BALTIMORE, Maryland April 5, 2014 - A fungus has done severe damage to the world's banana crop, threatening millions around the world with food shortages and hunger. The Times of India, in a front page story, calls the threat, "Bananageddon." According to a story in the Times of India, the fungus is called "Panama Disease," or, among scientists, TR4, and it directly threatens a crop which supplies up to one-third of the food calories of over 400 million people world-wide.
There is, as yet, no effective treatment for the fungus. It has already decimated export crops at plantations in Southeast Asia, and has jumped from there to Banana farms in Mozambique and Jordan. There are conflicting reports about whether the quick-spreading, difficult to control disease has now made the most devastating jump of all: to Latin America. The biggest producing area of all is Latin America.

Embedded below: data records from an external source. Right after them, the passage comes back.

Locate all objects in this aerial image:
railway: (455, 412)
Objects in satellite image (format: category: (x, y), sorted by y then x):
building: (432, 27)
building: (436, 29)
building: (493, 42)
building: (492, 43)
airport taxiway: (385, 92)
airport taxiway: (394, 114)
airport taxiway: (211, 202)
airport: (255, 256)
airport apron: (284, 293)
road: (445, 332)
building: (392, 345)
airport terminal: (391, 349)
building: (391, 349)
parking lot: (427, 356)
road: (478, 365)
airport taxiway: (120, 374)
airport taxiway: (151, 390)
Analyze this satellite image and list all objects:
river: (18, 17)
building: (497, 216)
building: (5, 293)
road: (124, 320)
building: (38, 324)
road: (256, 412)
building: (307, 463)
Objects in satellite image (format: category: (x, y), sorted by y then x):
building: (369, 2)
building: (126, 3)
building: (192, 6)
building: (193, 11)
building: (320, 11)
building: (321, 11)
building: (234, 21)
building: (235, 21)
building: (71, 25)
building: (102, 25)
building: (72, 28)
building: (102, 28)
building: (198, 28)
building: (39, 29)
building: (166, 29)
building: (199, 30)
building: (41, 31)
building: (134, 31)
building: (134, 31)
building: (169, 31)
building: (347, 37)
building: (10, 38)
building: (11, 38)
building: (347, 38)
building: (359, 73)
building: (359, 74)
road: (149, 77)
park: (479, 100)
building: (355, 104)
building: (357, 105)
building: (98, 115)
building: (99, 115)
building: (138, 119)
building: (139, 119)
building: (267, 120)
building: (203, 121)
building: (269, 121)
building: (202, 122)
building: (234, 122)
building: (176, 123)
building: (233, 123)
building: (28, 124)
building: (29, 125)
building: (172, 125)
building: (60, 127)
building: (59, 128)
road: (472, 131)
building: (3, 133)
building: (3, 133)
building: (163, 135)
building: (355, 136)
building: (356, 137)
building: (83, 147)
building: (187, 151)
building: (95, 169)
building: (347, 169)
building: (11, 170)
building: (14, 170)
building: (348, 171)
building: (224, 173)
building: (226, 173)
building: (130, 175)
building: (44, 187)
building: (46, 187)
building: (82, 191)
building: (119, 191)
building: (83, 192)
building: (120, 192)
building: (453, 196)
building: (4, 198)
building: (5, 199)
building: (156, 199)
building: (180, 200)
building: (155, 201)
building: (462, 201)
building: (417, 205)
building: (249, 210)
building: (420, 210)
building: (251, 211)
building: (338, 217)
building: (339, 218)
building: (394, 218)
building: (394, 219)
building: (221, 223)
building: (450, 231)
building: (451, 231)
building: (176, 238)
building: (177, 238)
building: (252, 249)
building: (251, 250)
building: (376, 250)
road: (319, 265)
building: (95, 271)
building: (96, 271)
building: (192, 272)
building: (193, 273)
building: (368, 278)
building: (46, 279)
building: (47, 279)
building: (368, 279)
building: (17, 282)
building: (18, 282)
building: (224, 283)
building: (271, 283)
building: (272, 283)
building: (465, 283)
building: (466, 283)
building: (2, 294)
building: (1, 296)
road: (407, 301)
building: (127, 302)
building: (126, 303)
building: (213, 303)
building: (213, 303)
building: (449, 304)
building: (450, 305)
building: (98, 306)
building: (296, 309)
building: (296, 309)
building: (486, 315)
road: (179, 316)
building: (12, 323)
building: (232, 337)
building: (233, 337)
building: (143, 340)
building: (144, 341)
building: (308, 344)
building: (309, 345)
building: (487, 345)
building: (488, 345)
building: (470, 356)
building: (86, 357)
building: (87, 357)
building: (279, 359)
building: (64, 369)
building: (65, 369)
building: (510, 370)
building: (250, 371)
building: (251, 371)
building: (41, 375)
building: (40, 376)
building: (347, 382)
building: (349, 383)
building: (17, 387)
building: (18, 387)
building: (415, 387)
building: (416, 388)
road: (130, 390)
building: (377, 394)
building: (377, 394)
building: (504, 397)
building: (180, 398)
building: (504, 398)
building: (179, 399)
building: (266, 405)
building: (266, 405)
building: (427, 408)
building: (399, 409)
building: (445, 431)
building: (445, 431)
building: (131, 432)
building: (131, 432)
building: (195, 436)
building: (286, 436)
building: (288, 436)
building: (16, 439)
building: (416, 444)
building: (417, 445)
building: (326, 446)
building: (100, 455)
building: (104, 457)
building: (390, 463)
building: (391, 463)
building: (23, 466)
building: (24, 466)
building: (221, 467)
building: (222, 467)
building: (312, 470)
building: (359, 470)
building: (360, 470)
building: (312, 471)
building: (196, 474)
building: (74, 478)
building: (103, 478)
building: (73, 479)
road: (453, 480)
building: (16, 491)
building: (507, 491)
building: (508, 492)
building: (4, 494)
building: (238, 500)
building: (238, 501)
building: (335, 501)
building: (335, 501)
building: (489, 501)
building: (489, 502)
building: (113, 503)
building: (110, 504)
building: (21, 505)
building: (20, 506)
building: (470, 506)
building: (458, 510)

The type of banana that is most frequently grown and exported is the Cavendish Banana. This type was developed in England, amazingly enough, in the 1950's. The Times of India, quoting information provided by the Independent in London, said the banana industry is worth 5.4 billion pounds in English currency. Two of the worlds biggest producers have announced plans to merge within the last month. Dublin-based Fyffes, and America's Chiquita would form the world's largest banana company, the Times of India reported. A news release by Chiquita said, in response to a question from the Independent in London: "While we continue to monitor the situation, as of yet we do not foresee any serious impact for UK banana supplies."
The United Nations' Food and Agriculture Organization (FAO) will warn in the coming days that the presence of TR4 in Jordan and Mozambique means that "virtually all export banana plantations" have become vulnerable unless methods are developed to either stop the spread or, in the alternative, new disease-resistant strains can be developed. The FAO says, in a document obtained by the Independent, that "it is evident that a concerted effort is required from industry, research institutions, government and international organisations to prevent spread of the disease." Worldwide, some 410 million people, most of them in third world areas, rely on bananas for up to one third of their daily intake of calories. There is one scientific estimate that says TR4 has the potential to completely destroy 85% of the volume of the world's banana crop. The pernicious disease has the ability to survive for as long as 30 years in soil. When a banana tree contracts the disease, its core is turned to a black mush. When a banana plantation is infected, it can completely destroy the facility's crop within two to three years. A top senior scientist with links to the banana industry said there are "good grounds" to believe that the disease has already spread to Latin America. The disease spreads easily and is difficult to control because it can be spread in water droplets or in very tiny amounts of soil that become imbedded on machinery or even in shoes. A different disease, Black sigatoka, has wiped out up to 90% of the Caribbean's banana crop since it spread there in the 1990's.
Almost all of the world's banana supply is made up of just one genetic variety of banana: the Cavendish. This variety was developed in England in the 1950's. The Cavendish Banana replaced another variety that was decimated by a very similar disease. The Times of India provided this history of the Cavendish Banana, relying in part on information obtained from the Independent in London: "When the world banana industry found itself in crisis in the 1950s, it was saved by a fruit cultivated in Derbyshire and named after a duke. The Cavendish banana was grown by the gardener and architect Joseph Paxton while he was working for the Duke of Devonshire at Chatsworth House. Paxton managed to acquire one of two banana plants sent to England in around 1830 and began growing the fruit in the stately home's glasshouses. He named his banana Musa cavendishii after the 6th Duke of Devonshire, William Cavendish. The Chatsworth bananas were later sent to Samoa and the Canary Islands, providing forerunners for the variety which emerged in the 1950s to succeed the Gros Michel or Big Mike - the banana sub-species wiped out by an early version of Panama disease between 1903 and 1960. Cavendish is now the world's single most successful - and valuable - banana, accounting for 47 per cent of all cultivated bananas and nearly the entire export trade, worth £5.3 billion."